You can look into the model summary to learn more about each layer of the model.

model.summary()
Model: "sequential"
_________________________________________________________________
Layer (type)                 Output Shape              Param #   
=================================================================
text_vectorization (TextVect (None, 100)               0         
_________________________________________________________________
embedding (Embedding)        (None, 100, 16)           160000    
_________________________________________________________________
global_average_pooling1d (Gl (None, 16)                0         
_________________________________________________________________
dense (Dense)                (None, 16)                272       
_________________________________________________________________
dense_1 (Dense)              (None, 1)                 17        
=================================================================
Total params: 160,289
Trainable params: 160,289
Non-trainable params: 0
_________________________________________________________________

Visualize the model metrics in TensorBoard.

%tensorboard --logdir logs

embeddings_classifier_accuracy.png

Retrieve the trained word embeddings and save them to disk

Next, retrieve the word embeddings learned during training. The embeddings are weights of the Embedding layer in the model. The weights matrix is of shape (vocab_size, embedding_dimension).

vocab = vectorize_layer.get_vocabulary()
print(vocab[:10])
# Get weights matrix of layer named 'embedding'
weights = model.get_layer('embedding').get_weights()[0]
print(weights.shape) 
['', '[UNK]', 'the', 'and', 'a', 'of', 'to', 'is', 'in', 'it']
(10000, 16)

Write the weights to disk. To use the Embedding Projector, you will upload two files in tab separated format: a file of vectors (containing the embedding), and a file of meta data (containing the words).

  out_v = io.open('vecs.tsv', 'w', encoding='utf-8')
  out_m = io.open('meta.tsv', 'w', encoding='utf-8')

  for num, word in enumerate(vocab):
    if num == 0: continue # skip padding token from vocab
    vec = weights[num]
    out_m.write(word + "\n")
    out_v.write('\t'.join([str(x) for x in vec]) + "\n")
  out_v.close()
  out_m.close()

  try:
    from google.colab import files
  except ImportError:
    pass
  else:
    files.download('vecs.tsv')
    files.download('meta.tsv')

If you are running this tutorial in Colaboratory, you can use the following snippet to download these files to your local machine (or use the file browser, View -> Table of contents -> File browser).

Visualize the embeddings

To visualize the embeddings, upload them to the embedding projector.

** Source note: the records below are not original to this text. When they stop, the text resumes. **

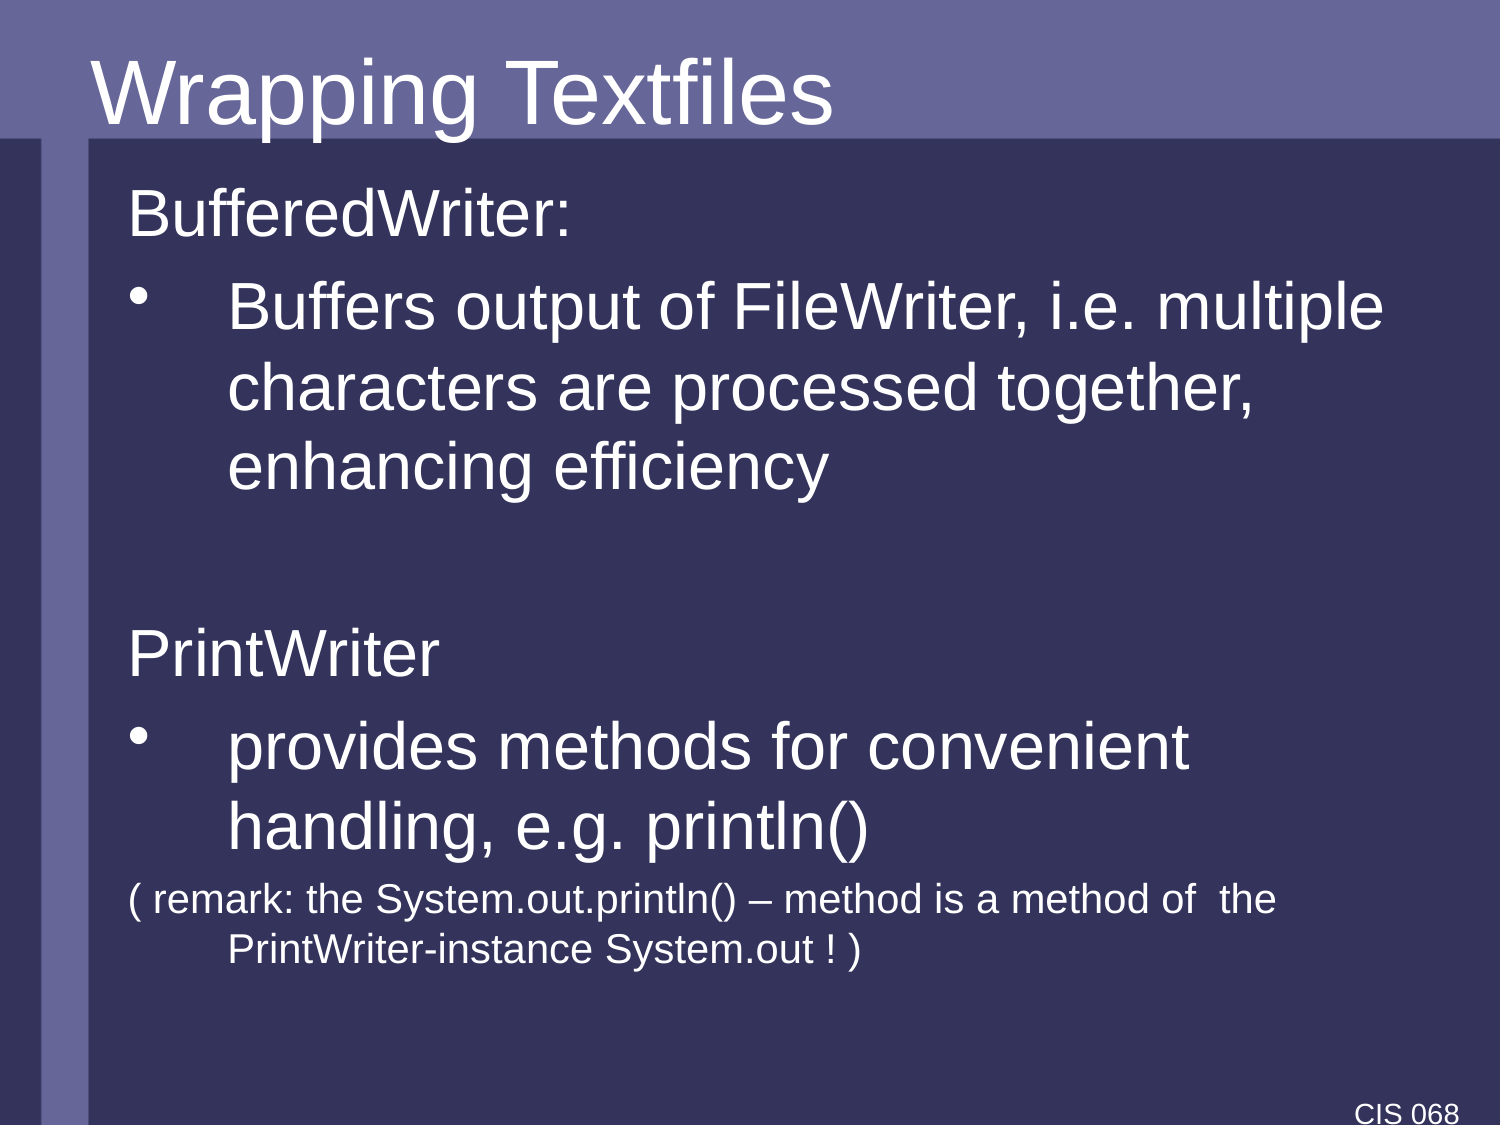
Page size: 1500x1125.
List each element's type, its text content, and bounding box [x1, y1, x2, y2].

title Wrapping Textfiles [75, 24, 1275, 150]
picture [0, 0, 1500, 1125]
footer CIS 068 [999, 1100, 1475, 1125]
list BufferedWriter: Buffers output of FileWriter, i.e. multiple characters are processed together, enhancing efficiency PrintWriter provides methods for convenient handling, e.g. println() ( remark: the System.out.println() – method is a method of the PrintWriter-instance System.out ! ) [112, 162, 1475, 1100]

Open the Embedding Projector (this can also run in a local TensorBoard instance).

  • Click on "Load data".

  • Upload the two files you created above: vecs.tsv and meta.tsv.

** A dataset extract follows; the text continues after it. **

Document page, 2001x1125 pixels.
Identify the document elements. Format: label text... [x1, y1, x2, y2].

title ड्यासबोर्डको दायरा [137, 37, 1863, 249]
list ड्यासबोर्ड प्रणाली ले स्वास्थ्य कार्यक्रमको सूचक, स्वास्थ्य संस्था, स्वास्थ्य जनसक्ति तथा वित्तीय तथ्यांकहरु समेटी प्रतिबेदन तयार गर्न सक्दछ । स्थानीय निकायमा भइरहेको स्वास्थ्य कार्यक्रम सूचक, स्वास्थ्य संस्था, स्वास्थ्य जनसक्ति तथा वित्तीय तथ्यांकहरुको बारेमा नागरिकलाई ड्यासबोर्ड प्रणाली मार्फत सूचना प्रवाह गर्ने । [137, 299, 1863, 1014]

The embeddings you have trained will now be displayed. You can search for words to find their closest neighbors. For example, try searching for "beautiful". You may see neighbors like "wonderful".

Next Steps

This tutorial has shown you how to train and visualize word embeddings from scratch on a small dataset.